Nobel Laureate Kailash Satyarthi shares his 4 P’s to save the world

Nobel Laureate Kailash Satyarthi. Photo courtesy: Connected to India
Nobel Laureate Kailash Satyarthi. Photo courtesy: Connected to India

Nobel Laureate Kailash Satyarthi gave the inaugural address at the Pan Indian Institute of Management Alumni event, IIMPACT 2019 held at Marina Bay Sands Convention Centre, Singapore on August 17. 

Nobel Peace prize winner Kailash Satyarthi at IIMPACT 2019. Photo courtesy: Connected to India
Nobel Peace prize winner Kailash Satyarthi at IIMPACT 2019. Photo courtesy: Connected to India

The 2014 Nobel Peace prize recipient has freed more than 88,000 children in India from slavery, child labour and trafficking through his ‘Bachpan Bachao Andolan’.

The 65 year old has led the ‘Global March against Child Labour’, a social movement, the demands of which were drafted into the International Labour Organisation’s (ILO) convention. He founded the ‘Global Campaign for Education’, ‘Goodweave International’ and ‘Kailash Satyarthi Children’s Foundation’ too. 

Kailash Satyarthi is the founder of Bachpan Bachao Andolan, Global March Against Child Labour, Global Campaign for Education, Kailash Satyarthi Children's Foundation. Photo courtesy: Facebook/Kailash Satyarthi
Kailash Satyarthi is the founder of Bachpan Bachao Andolan, Global March Against Child Labour, Global Campaign for Education, Kailash Satyarthi Children's Foundation.

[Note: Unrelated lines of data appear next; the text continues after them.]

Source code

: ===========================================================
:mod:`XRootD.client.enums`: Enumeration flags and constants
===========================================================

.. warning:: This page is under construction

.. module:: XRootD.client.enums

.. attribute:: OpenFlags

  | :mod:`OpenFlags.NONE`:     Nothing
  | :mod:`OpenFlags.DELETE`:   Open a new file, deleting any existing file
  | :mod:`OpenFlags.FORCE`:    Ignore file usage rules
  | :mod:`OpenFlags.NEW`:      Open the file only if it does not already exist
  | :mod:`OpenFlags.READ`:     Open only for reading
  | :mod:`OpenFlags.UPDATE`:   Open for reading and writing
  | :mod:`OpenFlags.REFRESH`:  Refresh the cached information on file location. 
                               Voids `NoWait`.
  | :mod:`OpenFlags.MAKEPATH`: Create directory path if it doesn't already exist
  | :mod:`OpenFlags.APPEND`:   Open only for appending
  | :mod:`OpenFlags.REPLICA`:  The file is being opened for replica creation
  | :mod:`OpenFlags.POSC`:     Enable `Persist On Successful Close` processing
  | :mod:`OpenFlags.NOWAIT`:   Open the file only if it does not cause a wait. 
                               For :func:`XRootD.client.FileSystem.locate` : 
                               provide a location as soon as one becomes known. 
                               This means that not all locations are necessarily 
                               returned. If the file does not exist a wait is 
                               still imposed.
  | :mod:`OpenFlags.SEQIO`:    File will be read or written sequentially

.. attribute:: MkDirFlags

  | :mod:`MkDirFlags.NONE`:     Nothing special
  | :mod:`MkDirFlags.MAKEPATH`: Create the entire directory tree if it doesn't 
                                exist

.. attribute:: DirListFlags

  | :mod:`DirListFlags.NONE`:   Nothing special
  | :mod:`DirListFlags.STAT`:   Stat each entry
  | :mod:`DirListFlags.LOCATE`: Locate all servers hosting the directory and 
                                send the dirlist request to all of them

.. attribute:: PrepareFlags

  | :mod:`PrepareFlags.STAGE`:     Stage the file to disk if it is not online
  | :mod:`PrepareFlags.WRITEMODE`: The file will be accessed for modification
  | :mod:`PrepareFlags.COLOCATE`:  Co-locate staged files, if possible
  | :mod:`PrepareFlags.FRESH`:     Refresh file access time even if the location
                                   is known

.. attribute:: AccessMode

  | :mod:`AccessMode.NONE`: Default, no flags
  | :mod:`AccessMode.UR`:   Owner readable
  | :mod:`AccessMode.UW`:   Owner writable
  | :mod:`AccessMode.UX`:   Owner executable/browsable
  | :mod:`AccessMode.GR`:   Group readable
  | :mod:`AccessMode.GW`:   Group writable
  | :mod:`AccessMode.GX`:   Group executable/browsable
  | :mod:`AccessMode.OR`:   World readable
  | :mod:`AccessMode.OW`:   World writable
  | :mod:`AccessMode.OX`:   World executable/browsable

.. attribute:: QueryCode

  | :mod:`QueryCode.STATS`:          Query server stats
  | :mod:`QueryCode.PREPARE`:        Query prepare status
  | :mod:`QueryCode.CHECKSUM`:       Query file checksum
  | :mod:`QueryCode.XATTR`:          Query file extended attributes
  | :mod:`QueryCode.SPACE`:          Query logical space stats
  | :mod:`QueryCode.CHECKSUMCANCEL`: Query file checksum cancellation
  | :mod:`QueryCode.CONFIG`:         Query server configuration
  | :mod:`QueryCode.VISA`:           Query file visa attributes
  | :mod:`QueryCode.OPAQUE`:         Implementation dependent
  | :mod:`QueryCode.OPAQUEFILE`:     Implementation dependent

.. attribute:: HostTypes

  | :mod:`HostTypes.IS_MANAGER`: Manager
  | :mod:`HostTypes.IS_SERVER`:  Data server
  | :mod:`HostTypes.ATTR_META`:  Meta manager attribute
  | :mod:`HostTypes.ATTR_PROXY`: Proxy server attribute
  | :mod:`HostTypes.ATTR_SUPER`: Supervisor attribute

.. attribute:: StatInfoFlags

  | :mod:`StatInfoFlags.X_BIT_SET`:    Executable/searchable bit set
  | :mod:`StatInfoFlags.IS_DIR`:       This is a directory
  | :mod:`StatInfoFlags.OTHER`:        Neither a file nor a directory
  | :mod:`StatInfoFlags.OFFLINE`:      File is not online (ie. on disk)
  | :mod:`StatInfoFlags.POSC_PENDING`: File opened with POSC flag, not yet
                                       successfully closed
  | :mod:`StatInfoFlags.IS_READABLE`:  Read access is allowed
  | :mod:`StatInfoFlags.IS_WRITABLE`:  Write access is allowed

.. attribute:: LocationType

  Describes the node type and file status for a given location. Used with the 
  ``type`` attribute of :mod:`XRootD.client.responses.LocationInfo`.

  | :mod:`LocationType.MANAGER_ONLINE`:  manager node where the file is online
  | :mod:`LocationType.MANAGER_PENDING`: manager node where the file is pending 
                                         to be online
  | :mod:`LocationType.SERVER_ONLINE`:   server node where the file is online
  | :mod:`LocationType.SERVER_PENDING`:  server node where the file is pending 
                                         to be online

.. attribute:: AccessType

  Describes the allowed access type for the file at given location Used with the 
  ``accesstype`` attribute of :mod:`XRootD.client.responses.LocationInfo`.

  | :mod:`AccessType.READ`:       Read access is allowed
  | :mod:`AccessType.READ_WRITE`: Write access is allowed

Photo courtesy: Facebook/Kailash Satyarthi

Satyarthi spoke of his journey, labelling the decades from where it all started to now as 1.0 to 4.0. 
As a student a chance meeting with a labourer the same age as him led Satyarthi to question why that boy couldn’t go to school with him. The adults didn’t give satisfactory answers and the labourer boy seemed to accept that all humans were not born to live equally. Satyarthi couldn’t accept that 62 million children have never been to school due to various reasons and he wanted to change that, he says.

Children are not responsible for creating divides and borders. But they are the ones who suffer because of them. This realisation led Satyarthi to be sensitized about others suffering and realise that compassion needs to be globalised, not restricted by man-made borders.

Kailash Satyarthi interacting with schoolchildren and teachers in Singapore at IIMPACT 2019. Photo courtesy: Connected to India
Kailash Satyarthi interacting with schoolchildren and teachers in Singapore at IIMPACT 2019. Photo courtesy: Connected to India

Satyarthi believes that the 4 P’s – People, Prosperity, Peace and Planet – are key to saving the world. It is only by focussing on the 4 P’s that we can leave a sustainable legacy for future generations, he says. 

Harnessing technology to solve social problems such as missing children is something he advocates strongly. Satyarthi illustrated a case where more than 7,000 missing children were reunited with their families using facial recognition technology.

Every year 40,000-45,000 children go missing in India. About 120,000 such children were housed in shelter homes run by Government of India. Photos of all these children were loaded into a database and police could scan and compare them with missing children’s photos thus making it possible to unite them with their parents. 

Kailash Satyarthi won the Nobel Peace Prize in 2014. Photo courtesy: Facebook/Kailash Satyarthi
Kailash Satyarthi won the Nobel Peace Prize in 2014. Photo courtesy: Facebook/Kailash Satyarthi

Satyarthi became the first natural born Indian citizen to win the Nobel Peace Prize (shared with Malala Yousafzai). He presented his medal to the then Indian President, Pranab Mukherjee in January 2015. The original medal is on display in the Rashtrapati Bhavan Museum, India.